Shrestha Pratibha, Hsieh Mei-Chin, Ferguson Tekeda, Peters Edward S, Trapido Edward, Yu Qingzhao, Chu Quyen D, Wu Xiao-Cheng
Division of Public Health Sciences, Department of Surgery, Washington University School of Medicine in St. Louis, St. Louis, MO, USA.
Louisiana Tumor Registry, Epidemiology Program, School of Public Health at LSU Health Sciences Center, New Orleans, LA, USA.
Breast Cancer (Auckl). 2024 Sep 23;18:11782234241273666. doi: 10.1177/11782234241273666. eCollection 2024.
Studies in the United States are scarce that assess the survival differences between breast-conserving surgery plus radiation (Breast-Conserving Therapy; BCT) and mastectomy groups using population-based data while accounting for sociodemographic and clinical factors that affect the survival of women with early-stage breast cancer (ESBC).
To assess whether BCT provides superior long-term overall survival (OS) and breast cancer-specific survival (BCSS) compared with mastectomy in women with ESBC, while considering key factors that impact survival.
Cohort study.
We analyzed data on women aged 20 years and older diagnosed with stage I-II breast cancer (BC) in 2004 who received either BCT or mastectomy. The data were collected by 5 state cancer registries through the Centers for Disease Control and Prevention-funded Patterns of Care study. Multivariable Cox proportional hazard models, accounting for sociodemographic and clinical factors, were used to calculate hazard ratios (HRs) with 95% confidence intervals (CI).

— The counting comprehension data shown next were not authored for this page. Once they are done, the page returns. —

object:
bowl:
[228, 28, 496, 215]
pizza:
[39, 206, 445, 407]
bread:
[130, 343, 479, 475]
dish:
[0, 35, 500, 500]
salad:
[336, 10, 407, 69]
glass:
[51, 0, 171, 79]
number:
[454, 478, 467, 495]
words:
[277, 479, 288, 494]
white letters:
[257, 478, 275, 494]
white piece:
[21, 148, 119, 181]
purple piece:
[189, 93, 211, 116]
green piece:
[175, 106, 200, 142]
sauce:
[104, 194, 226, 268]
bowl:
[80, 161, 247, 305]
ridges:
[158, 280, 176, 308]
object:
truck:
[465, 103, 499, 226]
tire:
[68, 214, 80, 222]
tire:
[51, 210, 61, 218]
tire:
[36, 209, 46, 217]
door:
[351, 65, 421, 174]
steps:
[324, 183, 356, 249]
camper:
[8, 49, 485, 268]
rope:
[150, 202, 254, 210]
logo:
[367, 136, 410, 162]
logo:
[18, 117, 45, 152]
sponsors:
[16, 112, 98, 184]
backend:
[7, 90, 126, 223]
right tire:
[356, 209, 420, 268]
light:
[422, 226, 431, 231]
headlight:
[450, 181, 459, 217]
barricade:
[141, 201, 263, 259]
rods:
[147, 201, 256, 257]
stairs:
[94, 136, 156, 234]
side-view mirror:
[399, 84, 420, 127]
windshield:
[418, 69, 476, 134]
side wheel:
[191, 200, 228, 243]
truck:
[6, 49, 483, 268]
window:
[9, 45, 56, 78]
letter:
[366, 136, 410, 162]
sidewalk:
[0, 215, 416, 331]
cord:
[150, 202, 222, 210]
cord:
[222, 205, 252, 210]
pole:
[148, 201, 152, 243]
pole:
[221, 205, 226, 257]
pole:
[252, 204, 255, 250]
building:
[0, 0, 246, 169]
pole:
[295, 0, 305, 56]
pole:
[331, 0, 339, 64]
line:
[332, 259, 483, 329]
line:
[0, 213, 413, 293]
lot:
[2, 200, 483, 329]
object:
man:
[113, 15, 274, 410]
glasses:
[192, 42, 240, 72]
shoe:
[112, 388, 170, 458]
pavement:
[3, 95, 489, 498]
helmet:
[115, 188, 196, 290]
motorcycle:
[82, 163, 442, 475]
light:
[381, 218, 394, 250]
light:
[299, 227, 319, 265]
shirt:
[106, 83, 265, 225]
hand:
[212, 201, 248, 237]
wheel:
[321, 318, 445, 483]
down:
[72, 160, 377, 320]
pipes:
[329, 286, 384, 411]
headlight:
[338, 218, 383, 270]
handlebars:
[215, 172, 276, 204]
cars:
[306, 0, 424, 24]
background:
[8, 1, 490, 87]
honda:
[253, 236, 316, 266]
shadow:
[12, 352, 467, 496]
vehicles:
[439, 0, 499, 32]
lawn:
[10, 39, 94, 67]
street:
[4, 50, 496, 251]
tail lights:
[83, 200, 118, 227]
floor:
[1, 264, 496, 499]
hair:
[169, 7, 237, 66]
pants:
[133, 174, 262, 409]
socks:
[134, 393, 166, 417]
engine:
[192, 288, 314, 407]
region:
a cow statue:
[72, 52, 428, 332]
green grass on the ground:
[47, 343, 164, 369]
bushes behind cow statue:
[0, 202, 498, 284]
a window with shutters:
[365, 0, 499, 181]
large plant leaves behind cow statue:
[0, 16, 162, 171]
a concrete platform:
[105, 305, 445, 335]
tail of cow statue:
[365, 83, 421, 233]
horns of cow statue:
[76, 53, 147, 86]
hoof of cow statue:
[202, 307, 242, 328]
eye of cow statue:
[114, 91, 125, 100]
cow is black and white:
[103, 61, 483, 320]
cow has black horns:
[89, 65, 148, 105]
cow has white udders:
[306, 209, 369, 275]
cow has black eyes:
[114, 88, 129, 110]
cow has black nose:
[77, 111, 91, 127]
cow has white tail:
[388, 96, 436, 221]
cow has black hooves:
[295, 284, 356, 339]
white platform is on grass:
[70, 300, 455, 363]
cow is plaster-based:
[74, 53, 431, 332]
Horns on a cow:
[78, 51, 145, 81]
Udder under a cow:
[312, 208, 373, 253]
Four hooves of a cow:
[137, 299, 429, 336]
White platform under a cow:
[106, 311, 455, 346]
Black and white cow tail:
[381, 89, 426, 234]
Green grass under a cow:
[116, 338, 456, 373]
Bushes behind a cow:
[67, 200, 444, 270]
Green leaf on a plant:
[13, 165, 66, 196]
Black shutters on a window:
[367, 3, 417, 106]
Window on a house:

Sensitivity analysis involved optimal caliper propensity score (PS) matching to address residual confounding.
Of the 3495 women, 41.5% underwent mastectomy. The 10-year OS and BCSS were 82.7% and 91.1% for BCT and 72.3% and 85.7% for mastectomy, respectively. Adjusted models showed that mastectomy recipients had a 22% higher risk of all-cause deaths (ACD) (HR = 1.22, 95% CI = [1.06, 1.41]) and a 26% higher risk of breast cancer-specific deaths (BCD) (HR = 1.26, 95% CI = [1.02, 1.55]) than BCT recipients. Sensitivity analysis demonstrated that mastectomy was associated with a higher risk of ACD ( < .05) but did not exhibit a statistically significant risk for BCD. Women with HR+/HER2+ (luminal B) or invasive ductal carcinoma BC who underwent mastectomy had higher risks of ACD and BCD compared with BCT recipients, while the hazards for ACD in triple-negative BC did not remain significant after adjusting for covariates.
ESBC BCT recipients demonstrate superior OS and BCSS compared with mastectomy recipients.
在美国,利用基于人群的数据评估保乳手术加放疗(保乳治疗;BCT)与乳房切除术组之间的生存差异,同时考虑影响早期乳腺癌(ESBC)女性生存的社会人口统计学和临床因素的研究很少。
评估在考虑影响生存的关键因素的情况下,与乳房切除术相比,BCT是否能为ESBC女性提供更好的长期总生存(OS)和乳腺癌特异性生存(BCSS)。
队列研究。
我们分析了2004年诊断为I-II期乳腺癌(BC)且年龄在20岁及以上并接受BCT或乳房切除术的女性的数据。这些数据由5个州癌症登记处通过疾病控制和预防中心资助的护理模式研究收集。使用多变量Cox比例风险模型,在考虑社会人口统计学和临床因素的情况下,计算风险比(HR)及95%置信区间(CI)。敏感性分析采用最优卡尺倾向评分(PS)匹配以解决残余混杂问题。
在3495名女性中,41.5%接受了乳房切除术。BCT组的10年总生存率和乳腺癌特异性生存率分别为82.7%和91.1%,乳房切除术组分别为72.3%和85.7%。调整后的模型显示,与接受BCT的患者相比,接受乳房切除术的患者全因死亡(ACD)风险高22%(HR = 1.22,95%CI = [1.06, 1.41]),乳腺癌特异性死亡(BCD)风险高26%(HR = 1.26,95%CI = [1.02, 1.55])。敏感性分析表明,乳房切除术与较高的ACD风险相关(P <.05),但对BCD未显示出统计学显著风险。与接受BCT的患者相比,接受乳房切除术的HR+/HER2+(管腔B型)或浸润性导管癌BC女性的ACD和BCD风险更高,而在调整协变量后,三阴性乳腺癌的ACD风险不再显著。
与接受乳房切除术的患者相比,ESBC接受BCT的患者表现出更好的总生存率和乳腺癌特异性生存率。